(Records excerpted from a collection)
----
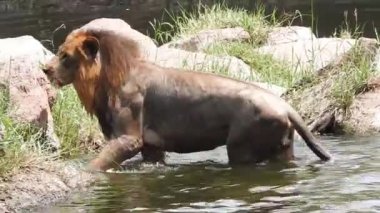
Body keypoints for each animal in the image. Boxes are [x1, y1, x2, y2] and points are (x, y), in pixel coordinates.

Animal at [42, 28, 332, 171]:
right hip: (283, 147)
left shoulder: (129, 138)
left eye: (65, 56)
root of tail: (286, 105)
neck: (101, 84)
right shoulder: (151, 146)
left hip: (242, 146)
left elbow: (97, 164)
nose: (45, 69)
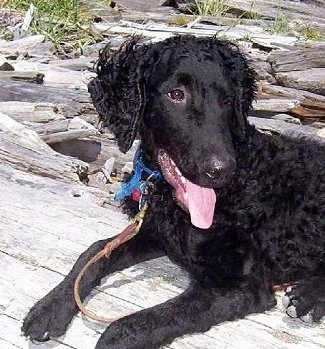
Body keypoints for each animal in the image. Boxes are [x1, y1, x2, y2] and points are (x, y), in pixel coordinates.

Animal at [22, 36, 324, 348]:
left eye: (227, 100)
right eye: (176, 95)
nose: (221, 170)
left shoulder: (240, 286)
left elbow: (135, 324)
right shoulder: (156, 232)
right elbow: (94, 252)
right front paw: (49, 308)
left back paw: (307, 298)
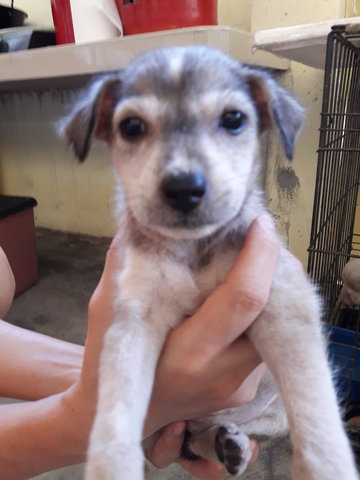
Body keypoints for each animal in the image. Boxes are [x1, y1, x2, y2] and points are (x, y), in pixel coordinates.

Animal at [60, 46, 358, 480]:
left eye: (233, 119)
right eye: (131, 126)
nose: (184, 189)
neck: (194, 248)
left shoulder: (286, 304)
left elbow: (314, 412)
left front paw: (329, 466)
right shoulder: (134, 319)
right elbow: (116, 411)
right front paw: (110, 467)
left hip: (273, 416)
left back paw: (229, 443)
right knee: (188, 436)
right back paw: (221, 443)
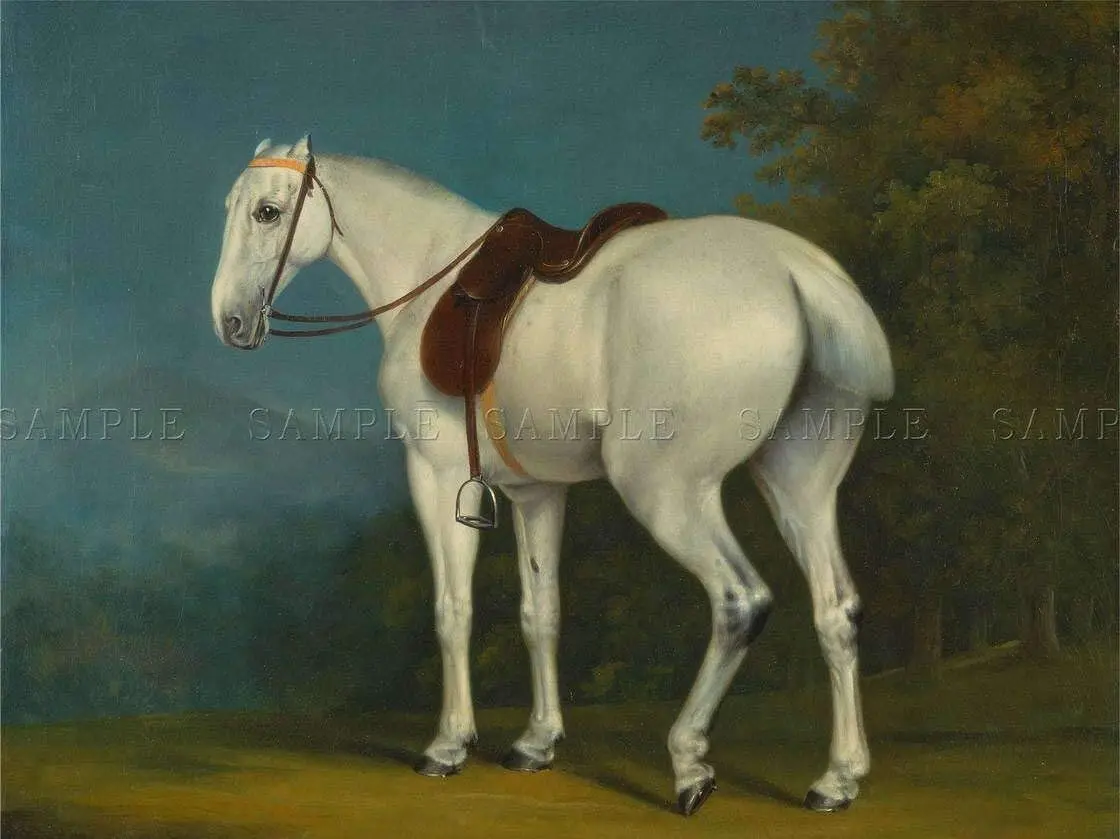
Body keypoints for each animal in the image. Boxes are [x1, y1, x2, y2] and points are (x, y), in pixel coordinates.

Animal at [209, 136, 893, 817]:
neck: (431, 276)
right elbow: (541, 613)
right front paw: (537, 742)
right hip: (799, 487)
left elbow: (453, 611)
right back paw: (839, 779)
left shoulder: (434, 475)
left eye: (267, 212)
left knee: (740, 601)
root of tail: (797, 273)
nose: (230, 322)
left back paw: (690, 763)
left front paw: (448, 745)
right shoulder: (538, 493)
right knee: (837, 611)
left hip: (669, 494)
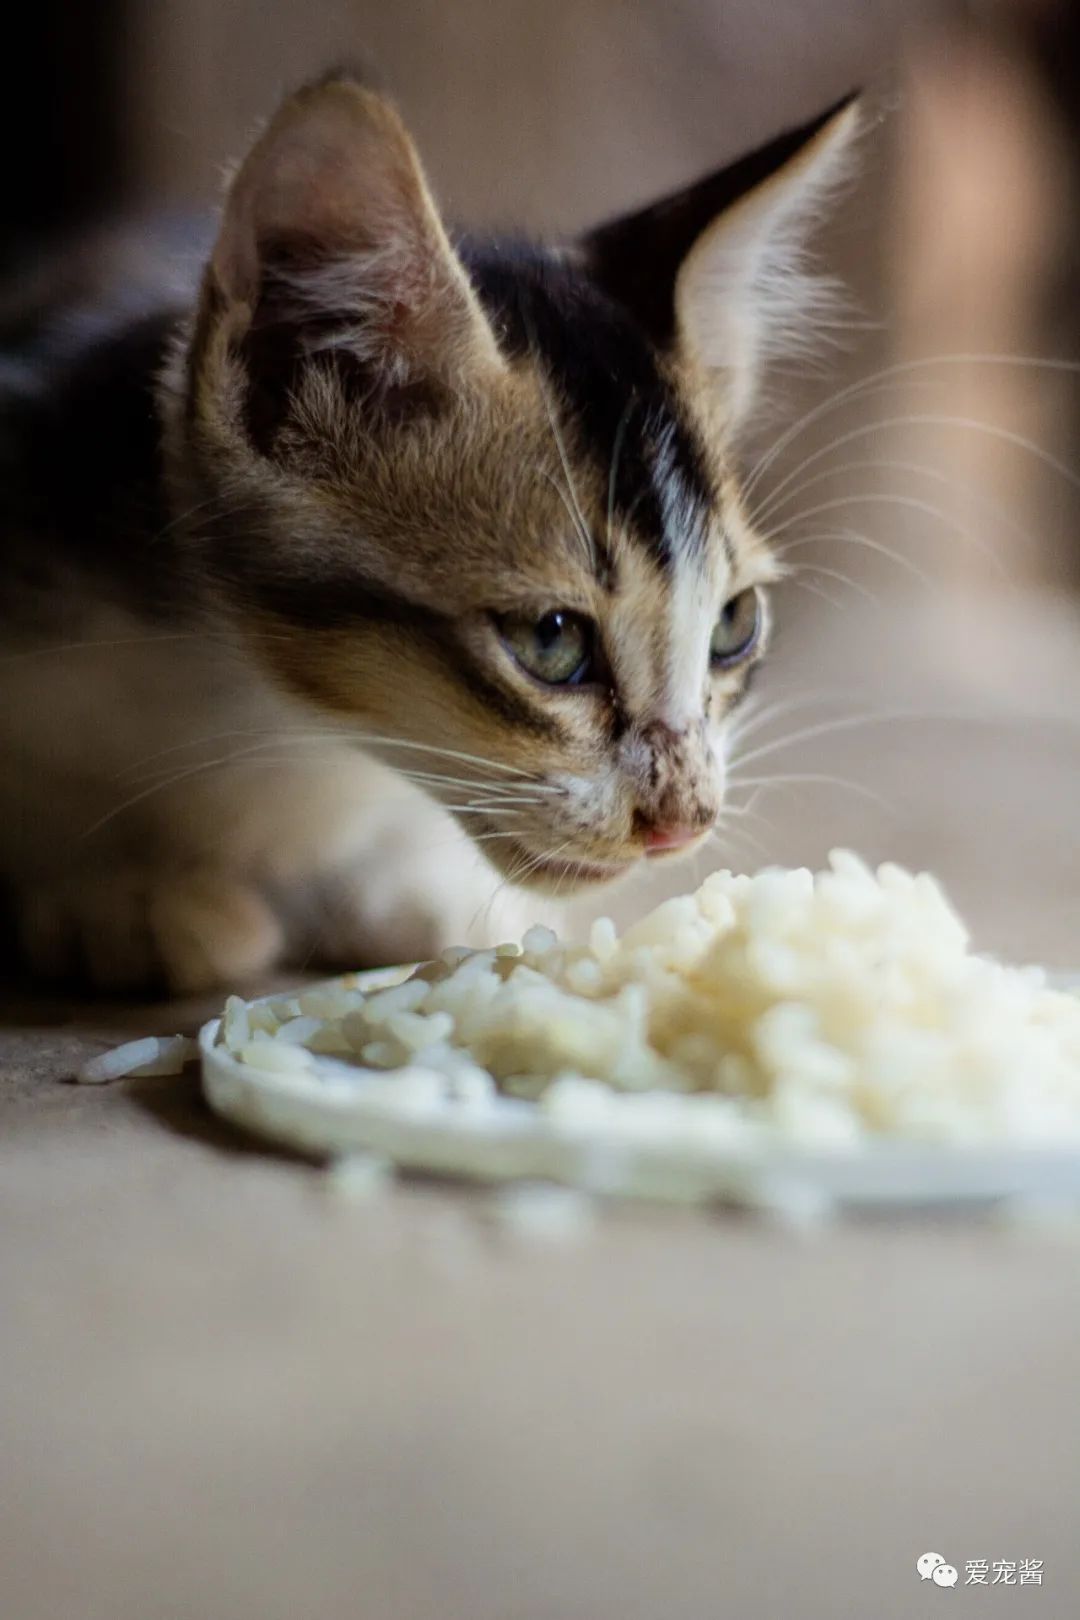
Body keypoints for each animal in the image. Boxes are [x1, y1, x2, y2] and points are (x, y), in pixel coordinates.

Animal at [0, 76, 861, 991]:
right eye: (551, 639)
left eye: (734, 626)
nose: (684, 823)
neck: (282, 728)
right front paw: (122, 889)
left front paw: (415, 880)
----
## [PROBLEM STATEMENT]
Set the records down again exactly as given, and leave the pictures out.

## [COMPLETED EXERCISE]
Body keypoints for each animal in the image. Boxes are [x1, y1, x2, y2] and points are (x, y), in pixel coordinates.

Animal at [42, 28, 332, 171]:
right hip: (283, 147)
left shoulder: (129, 138)
left eye: (65, 56)
root of tail: (286, 105)
neck: (101, 84)
right shoulder: (151, 146)
left hip: (242, 146)
left elbow: (97, 164)
nose: (45, 69)
Body keypoints for each animal in the image. Boxes are [x1, y1, x2, y2] and points are (x, y), in pixel coordinates.

Animal at [22, 36, 324, 348]:
left eye: (227, 100)
right eye: (176, 95)
nose: (221, 170)
left shoulder: (240, 286)
left elbow: (135, 324)
right shoulder: (156, 232)
right elbow: (94, 252)
right front paw: (49, 308)
left back paw: (307, 298)
Body keypoints for each animal in the image. Boxes are [x1, y1, x2, y2] and points are (x, y), in pixel coordinates.

Animal at [60, 46, 358, 480]:
left eye: (233, 119)
right eye: (131, 126)
nose: (184, 189)
neck: (194, 248)
left shoulder: (286, 304)
left elbow: (314, 412)
left front paw: (329, 466)
right shoulder: (134, 319)
right elbow: (116, 411)
right front paw: (110, 467)
left hip: (273, 416)
left back paw: (229, 443)
right knee: (188, 436)
right back paw: (221, 443)
Body keypoints for each animal in the image. Boxes are [x1, y1, x2, y2] and points are (x, y), in pixel coordinates.

Animal at [209, 136, 893, 817]:
neck: (431, 276)
right elbow: (541, 613)
right front paw: (537, 742)
right hip: (799, 487)
left elbow: (453, 611)
right back paw: (839, 779)
left shoulder: (434, 475)
left eye: (267, 212)
left knee: (740, 601)
root of tail: (797, 273)
nose: (230, 322)
left back paw: (690, 763)
left front paw: (448, 745)
right shoulder: (538, 493)
right knee: (837, 611)
left hip: (669, 494)
Body keypoints for each animal in the image. Boxes are [x1, y1, x2, y2] and points are (x, y), in pixel coordinates.

Animal at [0, 76, 861, 991]:
right eye: (551, 639)
left eye: (734, 626)
nose: (684, 823)
neck: (282, 728)
right front paw: (122, 889)
left front paw: (415, 880)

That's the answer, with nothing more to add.